Currently, the S&P 500 is dominated by the so-called Magnificent Seven largest technology companies that make up almost 30% of the index. In 2023, they contributed to over 80% of the performance. If you're invested in funds that track the S&P 500, your portfolio may be too concentrated and greatly impacted by fluctuations in tech stocks.
By enhancing diversification and reducing concentration at the stock and sector level, the Invesco S&P 500® Equal Weight ETF offers unique core exposure to US blue-chip stocks in the S&P 500 and could be a good alternative to high-fee active funds that usually struggling to outperform.
My bond market tips for 2024
There are three reasons I think that bonds will make a great investment in 2024.
First, inflation is falling, which will allow the Bank of England to cut interest rates. Lower rates are good news for bond prices, as the value of existing higher-yielding debt increases when interest rates fall, and new bonds offer lower yields. The Bank of England expects inflation to keep dropping throughout 2024 and hit its 2% target by the end of 2025.
Second, bonds now offer an attractive income. With yield to maturities on gilts at around 4%, and corporate bonds yields at about 6%, you are finally getting paid well to hold bonds.
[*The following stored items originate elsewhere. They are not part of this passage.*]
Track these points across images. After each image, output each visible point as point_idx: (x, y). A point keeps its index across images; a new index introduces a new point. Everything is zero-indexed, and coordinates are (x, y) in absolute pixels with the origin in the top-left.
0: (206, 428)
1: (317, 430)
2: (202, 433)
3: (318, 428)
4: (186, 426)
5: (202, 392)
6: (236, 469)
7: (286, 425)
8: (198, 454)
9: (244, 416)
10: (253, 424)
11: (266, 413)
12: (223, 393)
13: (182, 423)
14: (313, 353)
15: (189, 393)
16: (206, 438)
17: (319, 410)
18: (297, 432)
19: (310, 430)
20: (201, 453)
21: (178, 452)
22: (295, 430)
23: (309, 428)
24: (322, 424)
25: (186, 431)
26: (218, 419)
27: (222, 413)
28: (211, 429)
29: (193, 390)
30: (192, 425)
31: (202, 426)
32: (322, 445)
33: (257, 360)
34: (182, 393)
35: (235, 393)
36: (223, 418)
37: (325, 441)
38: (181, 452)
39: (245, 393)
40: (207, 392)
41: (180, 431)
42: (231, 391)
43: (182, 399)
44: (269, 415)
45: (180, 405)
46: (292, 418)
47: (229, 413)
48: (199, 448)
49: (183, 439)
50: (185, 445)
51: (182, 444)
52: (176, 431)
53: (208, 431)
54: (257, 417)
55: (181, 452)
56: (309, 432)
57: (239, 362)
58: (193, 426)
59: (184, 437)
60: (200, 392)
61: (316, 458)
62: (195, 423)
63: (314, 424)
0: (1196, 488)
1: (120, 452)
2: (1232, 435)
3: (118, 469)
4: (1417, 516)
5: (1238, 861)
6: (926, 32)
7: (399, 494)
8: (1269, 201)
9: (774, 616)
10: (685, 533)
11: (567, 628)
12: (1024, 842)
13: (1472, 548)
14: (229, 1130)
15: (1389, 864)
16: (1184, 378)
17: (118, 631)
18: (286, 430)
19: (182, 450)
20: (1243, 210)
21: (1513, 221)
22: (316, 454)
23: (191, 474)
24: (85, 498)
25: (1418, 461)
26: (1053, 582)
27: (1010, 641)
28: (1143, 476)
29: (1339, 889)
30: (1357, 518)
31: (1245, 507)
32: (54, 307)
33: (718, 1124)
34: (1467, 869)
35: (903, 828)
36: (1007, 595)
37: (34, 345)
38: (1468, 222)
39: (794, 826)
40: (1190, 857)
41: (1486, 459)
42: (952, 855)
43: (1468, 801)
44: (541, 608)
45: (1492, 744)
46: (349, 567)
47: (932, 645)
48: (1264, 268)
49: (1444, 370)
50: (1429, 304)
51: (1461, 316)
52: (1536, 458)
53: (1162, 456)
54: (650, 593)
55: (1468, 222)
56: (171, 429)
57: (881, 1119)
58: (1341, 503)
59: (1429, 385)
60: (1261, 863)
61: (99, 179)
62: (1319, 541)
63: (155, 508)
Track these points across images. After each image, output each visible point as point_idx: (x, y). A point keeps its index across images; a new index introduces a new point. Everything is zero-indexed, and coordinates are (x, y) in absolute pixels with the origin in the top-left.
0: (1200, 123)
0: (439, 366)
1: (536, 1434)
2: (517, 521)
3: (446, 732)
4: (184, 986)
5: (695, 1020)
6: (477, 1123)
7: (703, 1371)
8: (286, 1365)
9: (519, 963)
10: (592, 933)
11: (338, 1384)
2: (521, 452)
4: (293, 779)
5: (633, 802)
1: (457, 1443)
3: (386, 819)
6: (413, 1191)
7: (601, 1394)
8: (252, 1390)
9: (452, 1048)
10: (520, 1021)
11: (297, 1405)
Given that UK equities have returned about 6% a year for 100 years, earning that as income from bonds is impressive.
- Bonds expected to be the best-performing investment in 2024
- The highest-yielding money market funds to park your cash in
Finally, bonds should bolster the resilience of a portfolio. Now that inflation is falling, central banks have more scope to cut interest rates if the economy is in trouble. So during a period when stocks might be struggling, bonds could rally, giving a portfolio more balance.
In terms of what bond funds to buy, I’d highlight Vanguard UK Government Bond Index for broad exposure to gilts, and Rathbone Ethical Bond for a diversified, actively managed portfolio of sterling corporate bonds.